» **WHAT THE EXERCISE ASKS**:
Reproduce the records word for word, leaving out any pictures they hold.

» **EXTRACTED RECORDS**:
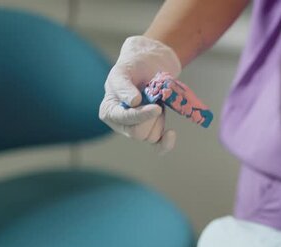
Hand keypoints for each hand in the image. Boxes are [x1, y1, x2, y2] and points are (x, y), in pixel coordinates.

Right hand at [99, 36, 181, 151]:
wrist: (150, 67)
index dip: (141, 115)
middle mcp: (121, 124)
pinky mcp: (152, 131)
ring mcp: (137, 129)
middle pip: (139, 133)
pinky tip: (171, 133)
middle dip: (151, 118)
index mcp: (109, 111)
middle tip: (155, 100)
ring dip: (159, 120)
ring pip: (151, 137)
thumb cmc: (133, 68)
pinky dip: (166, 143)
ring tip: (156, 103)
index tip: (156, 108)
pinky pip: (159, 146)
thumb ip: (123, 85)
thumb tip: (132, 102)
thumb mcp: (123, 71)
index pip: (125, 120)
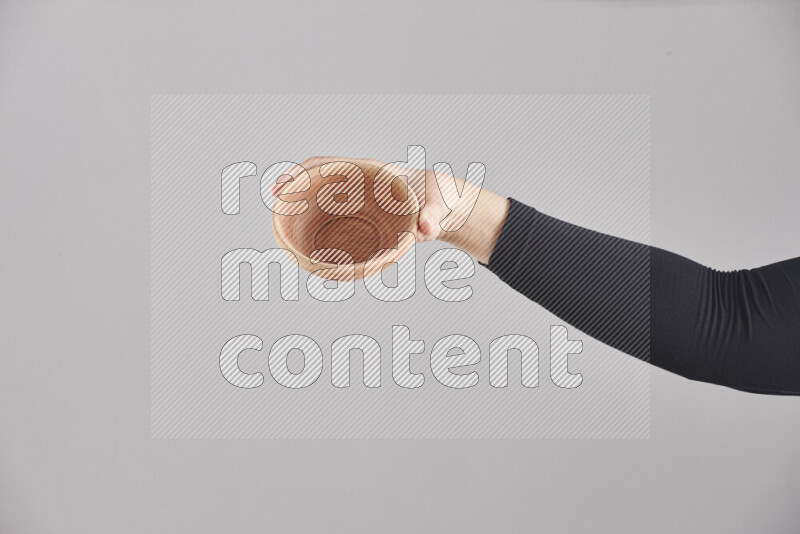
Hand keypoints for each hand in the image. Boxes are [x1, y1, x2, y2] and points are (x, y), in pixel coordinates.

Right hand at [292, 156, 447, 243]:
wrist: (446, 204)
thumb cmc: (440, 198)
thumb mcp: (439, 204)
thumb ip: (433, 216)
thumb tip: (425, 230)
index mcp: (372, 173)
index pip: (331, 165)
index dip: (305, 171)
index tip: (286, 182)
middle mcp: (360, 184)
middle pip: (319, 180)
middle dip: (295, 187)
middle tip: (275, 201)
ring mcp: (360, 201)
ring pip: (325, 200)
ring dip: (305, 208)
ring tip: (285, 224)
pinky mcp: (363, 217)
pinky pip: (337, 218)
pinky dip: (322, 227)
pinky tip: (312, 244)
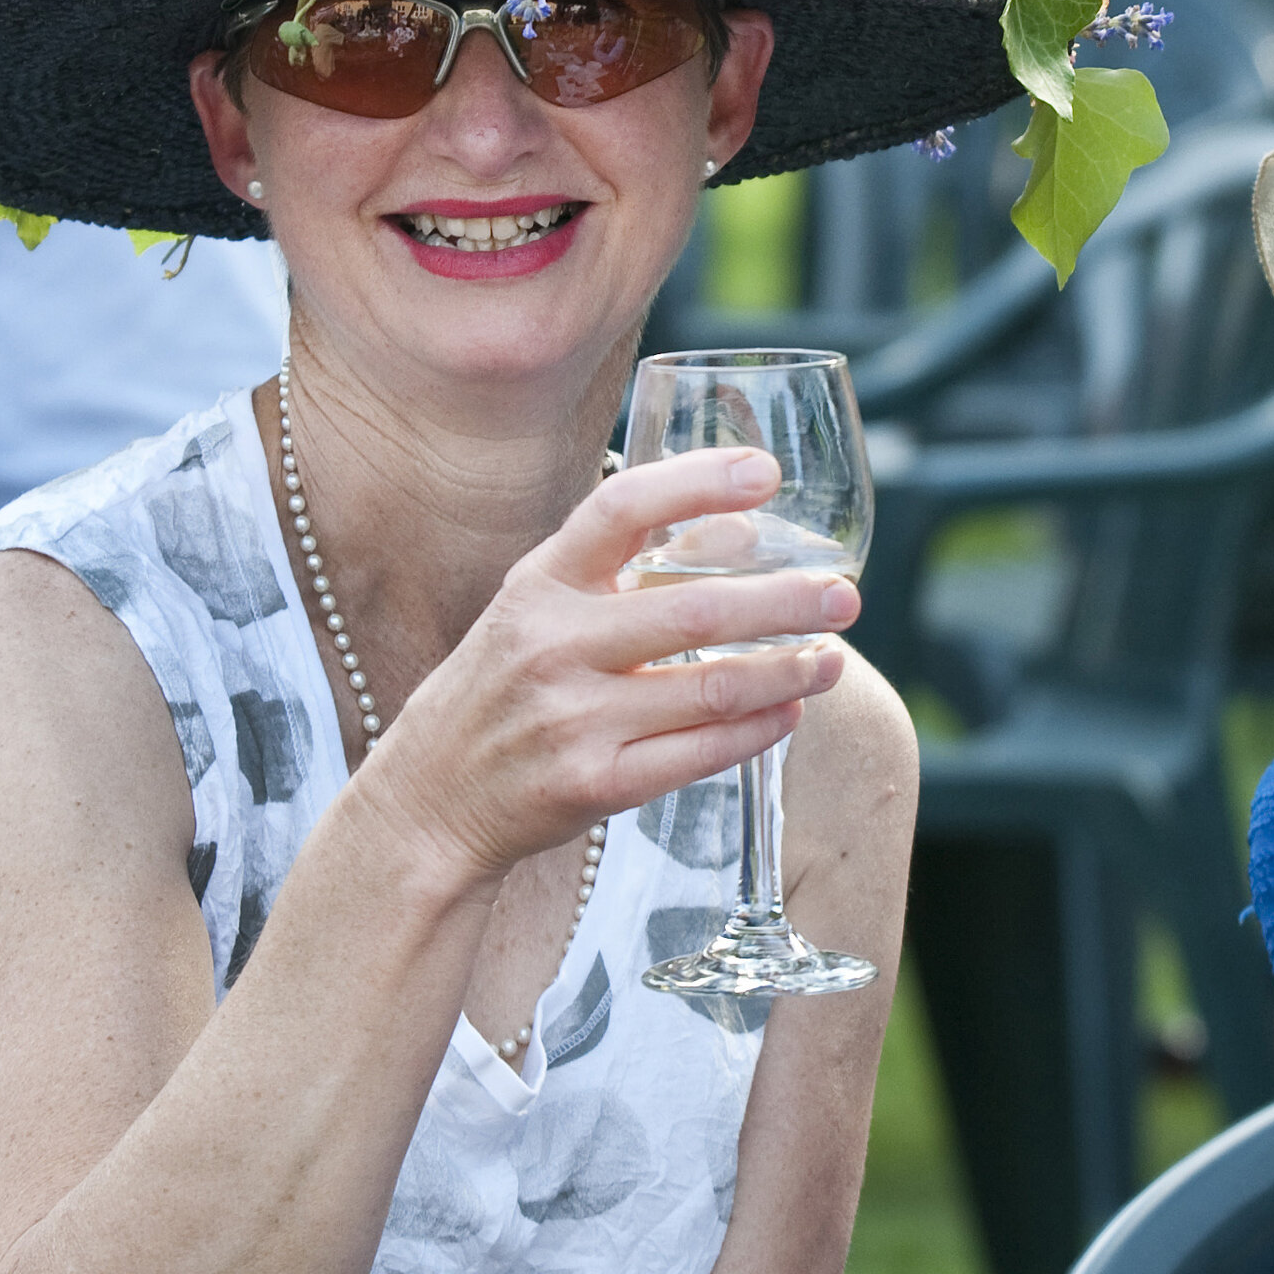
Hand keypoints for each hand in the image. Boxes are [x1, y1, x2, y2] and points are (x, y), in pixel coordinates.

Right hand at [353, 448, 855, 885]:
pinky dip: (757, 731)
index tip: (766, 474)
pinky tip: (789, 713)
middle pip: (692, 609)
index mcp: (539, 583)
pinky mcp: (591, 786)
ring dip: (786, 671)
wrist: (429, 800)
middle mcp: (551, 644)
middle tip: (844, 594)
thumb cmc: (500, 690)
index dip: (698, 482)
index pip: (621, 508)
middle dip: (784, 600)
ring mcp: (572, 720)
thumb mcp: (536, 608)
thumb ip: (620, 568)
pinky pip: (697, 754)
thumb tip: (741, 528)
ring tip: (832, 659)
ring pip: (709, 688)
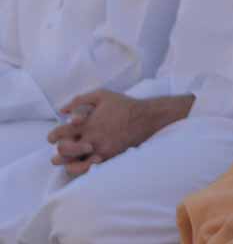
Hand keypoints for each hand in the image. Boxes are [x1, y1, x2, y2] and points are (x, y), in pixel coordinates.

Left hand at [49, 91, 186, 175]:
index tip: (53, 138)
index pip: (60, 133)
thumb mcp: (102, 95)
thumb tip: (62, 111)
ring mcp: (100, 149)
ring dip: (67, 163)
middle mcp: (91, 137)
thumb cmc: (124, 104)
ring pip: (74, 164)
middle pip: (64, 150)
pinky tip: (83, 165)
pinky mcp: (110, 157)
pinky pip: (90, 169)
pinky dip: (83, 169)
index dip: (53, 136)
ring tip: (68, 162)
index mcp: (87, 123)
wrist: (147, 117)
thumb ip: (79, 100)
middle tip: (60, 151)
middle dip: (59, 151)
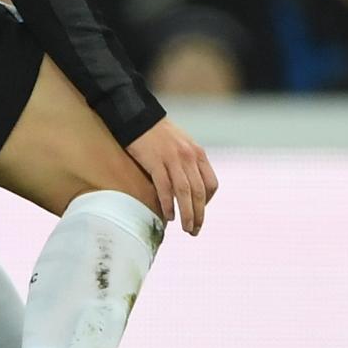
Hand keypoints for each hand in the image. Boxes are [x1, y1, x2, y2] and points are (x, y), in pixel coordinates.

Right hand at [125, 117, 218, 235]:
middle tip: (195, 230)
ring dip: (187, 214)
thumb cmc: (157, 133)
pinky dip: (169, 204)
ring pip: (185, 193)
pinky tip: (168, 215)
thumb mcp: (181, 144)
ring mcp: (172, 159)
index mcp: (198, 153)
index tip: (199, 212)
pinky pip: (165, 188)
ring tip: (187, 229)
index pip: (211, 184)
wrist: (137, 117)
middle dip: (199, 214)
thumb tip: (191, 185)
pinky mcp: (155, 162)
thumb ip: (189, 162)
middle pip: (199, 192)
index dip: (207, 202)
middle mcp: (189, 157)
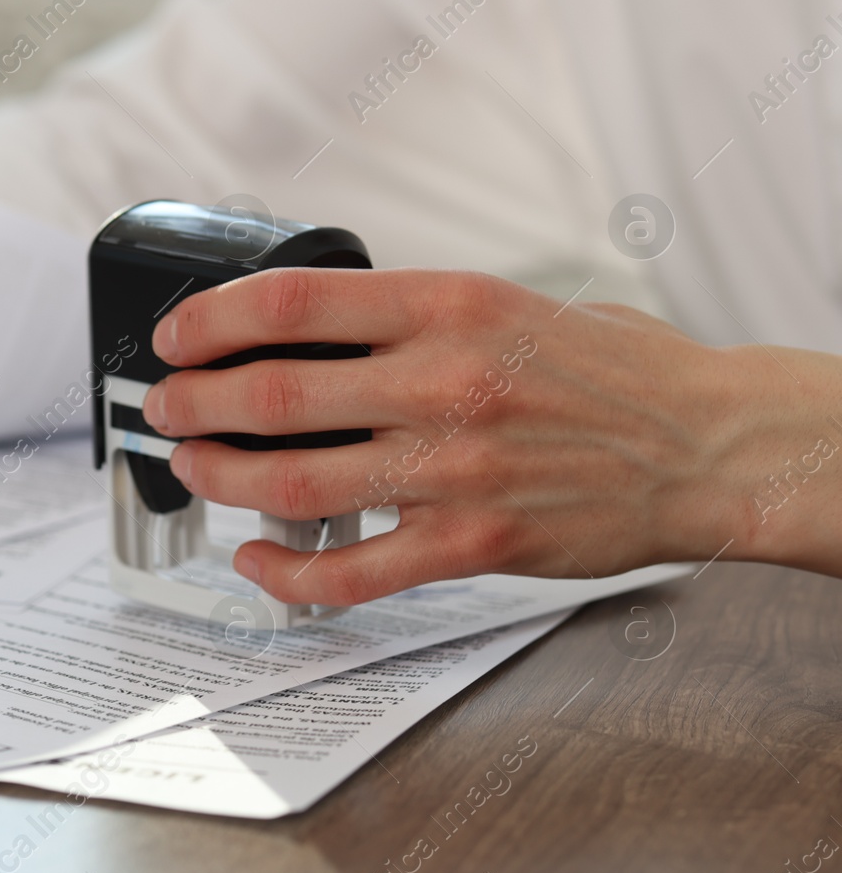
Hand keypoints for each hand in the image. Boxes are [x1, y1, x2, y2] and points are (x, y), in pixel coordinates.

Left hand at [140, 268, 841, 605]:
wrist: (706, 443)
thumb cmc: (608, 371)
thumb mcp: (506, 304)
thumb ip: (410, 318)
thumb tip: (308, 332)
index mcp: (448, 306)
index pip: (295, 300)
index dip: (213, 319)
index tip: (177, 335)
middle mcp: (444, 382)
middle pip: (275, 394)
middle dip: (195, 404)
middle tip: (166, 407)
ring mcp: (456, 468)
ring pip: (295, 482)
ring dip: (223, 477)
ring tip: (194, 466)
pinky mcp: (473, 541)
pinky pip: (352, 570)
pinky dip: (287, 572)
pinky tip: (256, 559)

» **RESULT BELOW**:
Hand keypoints for each hand in the image. Boxes are [x1, y1, x2, y2] and points are (x, y), in pixel coordinates.

Right hand at [99, 36, 181, 151]:
wrist: (150, 67)
index dip: (141, 115)
middle mcp: (121, 124)
pinky mcp: (152, 131)
ring mcp: (137, 129)
middle pip: (139, 133)
pinky tip: (171, 133)
middle dip: (151, 118)
index mcp: (109, 111)
middle tip: (155, 100)
ring dip: (159, 120)
ring pip: (151, 137)
thumb cmc: (133, 68)
pinky dip: (166, 143)
ring tip: (156, 103)
index tip: (156, 108)
pinky pip: (159, 146)
thumb ip: (123, 85)
thumb tip: (132, 102)
thumb mcp: (123, 71)
index pip: (125, 120)
Hand keypoints for each hand in the image. Boxes are [x1, y1, x2, y2] and points are (x, y), in pixel coordinates.

Right hand at [292, 156, 447, 243]:
wrist: (446, 204)
thumb cmc: (440, 198)
thumb mcp: (439, 204)
thumb ip: (433, 216)
thumb tip: (425, 230)
index mcp: (372, 173)
index pip: (331, 165)
index dip: (305, 171)
index tip: (286, 182)
middle mcp: (360, 184)
middle pip: (319, 180)
middle dip: (295, 187)
middle tip: (275, 201)
ring mcp: (360, 201)
ring pip: (325, 200)
ring dip: (305, 208)
ring tip: (285, 224)
pinky mcp: (363, 217)
pinky pip: (337, 218)
pinky dip: (322, 227)
pinky tip: (312, 244)
Hand keypoints for each hand in the image. Boxes are [x1, y1, x2, y2] and points are (x, y), in pixel coordinates.

Right hand at [353, 448, 855, 885]:
pinky dip: (757, 731)
index tip: (766, 474)
pinky tip: (789, 713)
middle pip: (692, 609)
index mcp: (539, 583)
pinky mcp: (591, 786)
ring dip: (786, 671)
wrist: (429, 800)
middle mcp: (551, 644)
middle tip: (844, 594)
thumb cmc: (500, 690)
index dip: (698, 482)
index pip: (621, 508)
middle dip: (784, 600)
ring mcp: (572, 720)
thumb mcp: (536, 608)
thumb ip: (620, 568)
pinky pip: (697, 754)
thumb tip: (741, 528)
ring tip: (832, 659)
ring pip: (709, 688)
Hand keypoints for each hand in the image. Boxes are [x1, y1, x2, y2] and points are (x, y), in pixel coordinates.

Left hand at [49, 91, 186, 175]:
index tip: (53, 138)
index pip: (60, 133)
thumb mcp: (102, 95)
thumb tip: (62, 111)
ring mcp: (100, 149)
ring dip: (67, 163)
middle mcp: (91, 137)
thumb cmc: (124, 104)
ring pip: (74, 164)
middle pip: (64, 150)
pinky tip: (83, 165)
pinky mcp: (110, 157)
pinky pip: (90, 169)
pinky dip: (83, 169)
index dip: (53, 136)
ring tip: (68, 162)
index mcp: (87, 123)
wrist: (147, 117)
thumb ip: (79, 100)
middle tip: (60, 151)
middle dip: (59, 151)
Hand keypoints for each hand in the image. Boxes are [x1, y1, x2, y2] and points are (x, y), in pixel coordinates.

Right hand at [125, 117, 218, 235]:
middle tip: (195, 230)
ring dip: (187, 214)
thumb cmc: (157, 133)
pinky dip: (169, 204)
ring pip: (185, 193)
pinky tip: (168, 215)
thumb mcp: (181, 144)
ring mcp: (172, 159)
index mcp: (198, 153)
index tip: (199, 212)
pinky pip: (165, 188)
ring tip: (187, 229)
index pip: (211, 184)
wrist: (137, 117)
middle dip: (199, 214)
thumb tip: (191, 185)
pinky mcp: (155, 162)
thumb ip: (189, 162)
middle pip: (199, 192)
index dip: (207, 202)
middle mcp: (189, 157)
Hand keypoints for each hand in the image. Boxes are [x1, y1, x2, y2] and points are (x, y), in pixel coordinates.

Left hand at [140, 268, 841, 605]:
wrist: (706, 443)
thumb cmc: (608, 371)
thumb mcp: (506, 304)
thumb ip: (410, 318)
thumb tip: (308, 332)
index mcp: (448, 306)
index pip: (295, 300)
index dip: (213, 319)
index tip: (177, 335)
middle mcp: (444, 382)
middle pip: (275, 394)
middle dip: (195, 404)
middle tip: (166, 407)
ring mcp: (456, 468)
ring pip: (295, 482)
ring dip: (223, 477)
ring tip: (194, 466)
pinky mcp: (473, 541)
pinky pip: (352, 570)
pinky dip: (287, 572)
pinky tip: (256, 559)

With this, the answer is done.